▶ [Brief A]
In the court opinion on the trust dispute, who are the respondents?
▶ [Brief B]
Please carry the court opinion on the trust dispute forward from its last sentence.

▶ [Passage]

╭──

Wells Fargo Bank, supra,
As discussed above, the term “issue” was clearly, simply and specifically defined by Serena and Charles. There is no latent ambiguity attached to it. It is not “fairly susceptible” to any other interpretation. Because the term “issue” is not ambiguous, we need not resort to the Probate Code or Family Code to interpret the term.
The order ascertaining beneficiaries and determining entitlement to distribution dated April 3, 2009, is reversed insofar as it applies to Jonathan Carrano. The matter is remanded for entry of a new order instructing the trustee to distribute the trust assets to Jonathan Carrano as the issue of Christopher Papaz within the meaning of the trust. Each party to bear his or her own costs on appeal.
Rubin, Acting P. J., and Flier, J., concurred.
Notes
Judge of the Los Angeles Superior Court, assigned by the Chief Justice pursuant to article VI, section 6 of the California Constitution.
For convenience and with no disrespect intended, we will refer to the parties by their first names.
Serena’s sister and Charles’s nieces and nephews are the respondents in this matter.

╰──

▶ [Data for review]
╭──

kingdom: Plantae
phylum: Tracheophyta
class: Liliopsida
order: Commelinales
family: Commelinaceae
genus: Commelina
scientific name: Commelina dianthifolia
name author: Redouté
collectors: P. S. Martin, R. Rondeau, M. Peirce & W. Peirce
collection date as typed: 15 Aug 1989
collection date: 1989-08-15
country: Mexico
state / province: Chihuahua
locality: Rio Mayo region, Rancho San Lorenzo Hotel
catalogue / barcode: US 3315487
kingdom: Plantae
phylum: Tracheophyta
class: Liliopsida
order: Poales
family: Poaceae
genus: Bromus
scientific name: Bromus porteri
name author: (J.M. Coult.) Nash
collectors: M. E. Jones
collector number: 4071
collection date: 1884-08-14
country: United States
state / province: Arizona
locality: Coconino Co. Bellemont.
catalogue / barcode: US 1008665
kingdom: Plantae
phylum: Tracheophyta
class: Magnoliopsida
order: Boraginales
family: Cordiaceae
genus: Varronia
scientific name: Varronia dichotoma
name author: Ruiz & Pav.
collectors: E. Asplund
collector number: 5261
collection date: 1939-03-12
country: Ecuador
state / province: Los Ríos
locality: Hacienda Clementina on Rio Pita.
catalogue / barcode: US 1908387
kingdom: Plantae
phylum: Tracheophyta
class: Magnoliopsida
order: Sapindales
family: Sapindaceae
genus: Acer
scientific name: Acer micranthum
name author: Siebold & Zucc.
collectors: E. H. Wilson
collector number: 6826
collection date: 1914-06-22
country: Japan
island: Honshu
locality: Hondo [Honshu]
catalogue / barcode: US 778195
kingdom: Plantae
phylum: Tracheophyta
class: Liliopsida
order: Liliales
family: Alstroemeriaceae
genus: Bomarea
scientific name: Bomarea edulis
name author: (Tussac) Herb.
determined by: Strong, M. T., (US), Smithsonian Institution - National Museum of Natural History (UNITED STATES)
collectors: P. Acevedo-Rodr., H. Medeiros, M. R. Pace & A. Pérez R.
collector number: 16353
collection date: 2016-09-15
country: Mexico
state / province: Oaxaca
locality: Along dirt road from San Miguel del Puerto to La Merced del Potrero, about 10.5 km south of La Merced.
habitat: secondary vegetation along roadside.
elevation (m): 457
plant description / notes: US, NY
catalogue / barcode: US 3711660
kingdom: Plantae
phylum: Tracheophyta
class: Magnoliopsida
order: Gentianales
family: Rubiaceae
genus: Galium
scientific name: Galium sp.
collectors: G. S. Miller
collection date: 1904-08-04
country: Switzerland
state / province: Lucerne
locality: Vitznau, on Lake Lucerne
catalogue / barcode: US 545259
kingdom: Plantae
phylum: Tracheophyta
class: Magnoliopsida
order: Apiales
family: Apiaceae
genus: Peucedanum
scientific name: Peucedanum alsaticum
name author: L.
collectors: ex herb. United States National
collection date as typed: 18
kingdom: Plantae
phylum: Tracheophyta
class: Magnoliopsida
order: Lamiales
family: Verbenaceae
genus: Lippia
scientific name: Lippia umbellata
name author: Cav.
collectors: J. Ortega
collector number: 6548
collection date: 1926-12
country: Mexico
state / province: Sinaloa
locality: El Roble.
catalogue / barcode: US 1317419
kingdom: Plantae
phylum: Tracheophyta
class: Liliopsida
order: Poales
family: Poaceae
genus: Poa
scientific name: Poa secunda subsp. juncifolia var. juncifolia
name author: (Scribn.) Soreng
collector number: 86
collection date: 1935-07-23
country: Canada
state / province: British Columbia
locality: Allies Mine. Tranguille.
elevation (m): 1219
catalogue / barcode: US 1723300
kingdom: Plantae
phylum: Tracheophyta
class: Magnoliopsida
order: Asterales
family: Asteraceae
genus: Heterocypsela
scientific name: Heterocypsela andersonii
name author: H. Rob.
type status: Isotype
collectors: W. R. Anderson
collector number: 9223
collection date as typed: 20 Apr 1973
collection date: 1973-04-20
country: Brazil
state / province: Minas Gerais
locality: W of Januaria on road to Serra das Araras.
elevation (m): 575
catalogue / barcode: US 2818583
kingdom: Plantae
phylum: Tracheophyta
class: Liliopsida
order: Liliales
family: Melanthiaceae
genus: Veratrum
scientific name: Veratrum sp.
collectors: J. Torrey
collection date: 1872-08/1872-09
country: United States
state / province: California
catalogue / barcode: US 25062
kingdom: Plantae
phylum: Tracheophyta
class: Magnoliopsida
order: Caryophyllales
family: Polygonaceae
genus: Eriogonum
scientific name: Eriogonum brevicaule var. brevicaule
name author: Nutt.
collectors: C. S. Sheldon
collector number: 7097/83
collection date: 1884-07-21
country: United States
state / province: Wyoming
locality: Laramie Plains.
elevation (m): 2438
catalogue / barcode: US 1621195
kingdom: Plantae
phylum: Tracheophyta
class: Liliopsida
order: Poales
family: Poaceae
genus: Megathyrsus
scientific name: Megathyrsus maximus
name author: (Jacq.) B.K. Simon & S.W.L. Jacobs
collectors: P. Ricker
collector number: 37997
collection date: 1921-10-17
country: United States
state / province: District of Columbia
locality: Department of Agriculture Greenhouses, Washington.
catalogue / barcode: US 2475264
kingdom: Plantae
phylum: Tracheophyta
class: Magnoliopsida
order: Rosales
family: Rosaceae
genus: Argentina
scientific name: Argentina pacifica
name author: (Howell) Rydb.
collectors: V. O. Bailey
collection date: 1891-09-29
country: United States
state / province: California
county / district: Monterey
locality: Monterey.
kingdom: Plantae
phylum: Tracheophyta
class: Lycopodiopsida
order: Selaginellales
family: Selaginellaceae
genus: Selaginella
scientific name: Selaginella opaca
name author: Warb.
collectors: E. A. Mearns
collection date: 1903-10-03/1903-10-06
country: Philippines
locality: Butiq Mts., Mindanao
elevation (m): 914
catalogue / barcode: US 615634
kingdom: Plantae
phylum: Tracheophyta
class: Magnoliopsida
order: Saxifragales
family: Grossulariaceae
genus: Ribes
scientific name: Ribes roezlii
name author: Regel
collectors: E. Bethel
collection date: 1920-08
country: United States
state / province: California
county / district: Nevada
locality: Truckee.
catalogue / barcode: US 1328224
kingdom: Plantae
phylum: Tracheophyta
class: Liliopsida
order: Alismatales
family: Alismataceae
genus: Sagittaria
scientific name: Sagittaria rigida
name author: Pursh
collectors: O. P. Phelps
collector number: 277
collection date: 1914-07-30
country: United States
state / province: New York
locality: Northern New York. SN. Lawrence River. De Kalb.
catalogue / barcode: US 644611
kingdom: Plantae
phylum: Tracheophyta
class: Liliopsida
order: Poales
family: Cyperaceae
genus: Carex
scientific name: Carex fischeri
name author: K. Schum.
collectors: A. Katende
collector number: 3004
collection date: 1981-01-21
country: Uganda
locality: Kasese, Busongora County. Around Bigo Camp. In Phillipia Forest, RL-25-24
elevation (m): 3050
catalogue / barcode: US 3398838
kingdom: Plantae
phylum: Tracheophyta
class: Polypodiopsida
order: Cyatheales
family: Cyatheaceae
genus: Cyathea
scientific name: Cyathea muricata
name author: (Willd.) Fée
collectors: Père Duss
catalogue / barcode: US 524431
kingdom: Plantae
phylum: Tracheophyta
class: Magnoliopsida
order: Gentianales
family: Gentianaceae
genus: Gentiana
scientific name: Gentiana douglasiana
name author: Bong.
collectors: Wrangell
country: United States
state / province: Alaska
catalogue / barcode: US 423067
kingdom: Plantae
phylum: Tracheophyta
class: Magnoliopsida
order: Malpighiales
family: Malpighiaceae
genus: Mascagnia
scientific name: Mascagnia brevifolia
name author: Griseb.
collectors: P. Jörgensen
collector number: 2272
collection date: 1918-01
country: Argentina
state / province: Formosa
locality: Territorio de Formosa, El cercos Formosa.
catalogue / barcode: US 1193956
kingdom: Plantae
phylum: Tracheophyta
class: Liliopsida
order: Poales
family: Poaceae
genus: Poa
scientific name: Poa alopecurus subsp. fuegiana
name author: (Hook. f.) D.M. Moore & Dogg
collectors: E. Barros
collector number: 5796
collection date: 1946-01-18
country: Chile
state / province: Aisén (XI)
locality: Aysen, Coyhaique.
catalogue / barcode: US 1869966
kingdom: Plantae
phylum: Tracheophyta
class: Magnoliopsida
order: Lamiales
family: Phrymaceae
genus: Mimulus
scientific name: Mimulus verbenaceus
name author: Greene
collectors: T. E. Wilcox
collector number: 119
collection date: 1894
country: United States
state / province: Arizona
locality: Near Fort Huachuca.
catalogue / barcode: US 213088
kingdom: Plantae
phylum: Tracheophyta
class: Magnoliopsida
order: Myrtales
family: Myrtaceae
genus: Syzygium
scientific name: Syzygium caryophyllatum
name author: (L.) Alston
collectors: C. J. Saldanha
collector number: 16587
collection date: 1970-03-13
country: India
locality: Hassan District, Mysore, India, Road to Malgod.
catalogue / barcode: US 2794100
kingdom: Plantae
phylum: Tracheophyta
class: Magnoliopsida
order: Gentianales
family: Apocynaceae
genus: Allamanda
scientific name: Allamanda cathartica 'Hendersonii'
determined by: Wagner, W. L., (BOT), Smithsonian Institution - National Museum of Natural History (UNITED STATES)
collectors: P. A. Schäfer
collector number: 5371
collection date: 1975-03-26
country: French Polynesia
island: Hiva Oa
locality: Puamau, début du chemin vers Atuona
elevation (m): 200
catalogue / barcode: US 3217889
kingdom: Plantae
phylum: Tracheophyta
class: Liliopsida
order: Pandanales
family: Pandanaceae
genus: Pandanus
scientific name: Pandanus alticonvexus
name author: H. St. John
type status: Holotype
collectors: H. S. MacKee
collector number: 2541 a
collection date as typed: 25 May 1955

╰──

▶ [Exercise response A]
Serena's sister and Charles's nieces and nephews.

▶ [Exercise response B]
Respondents argue, in passing, that the trial court took judicial notice of several definitions of the word “adopt” which include taking a child into one’s family by choice, without reference to legality. Respondents contеnd that Jonathan “offers no evidence or analysis to suggest that the meaning is confined to formal statutory adoption.” However, “ ‘[w]here an instrument has been drawn by one skilled in the law, the presence of legal and technical terms is an indication that the legal term of art has been used, and therefore is to be accеpted, in accordance with its legal definition. [Citations.]’ ”
(Newman
v.
Wells Fargo Bank
(1996)
Though they indicate that the term “lineal descendent” may be ambiguous, respondents fail to provide any alternate definition for the term or even clearly state why they consider the term ambiguous. Importantly, respondents do not seriously argue that Jonathan is not Christopher’s lineal descendent.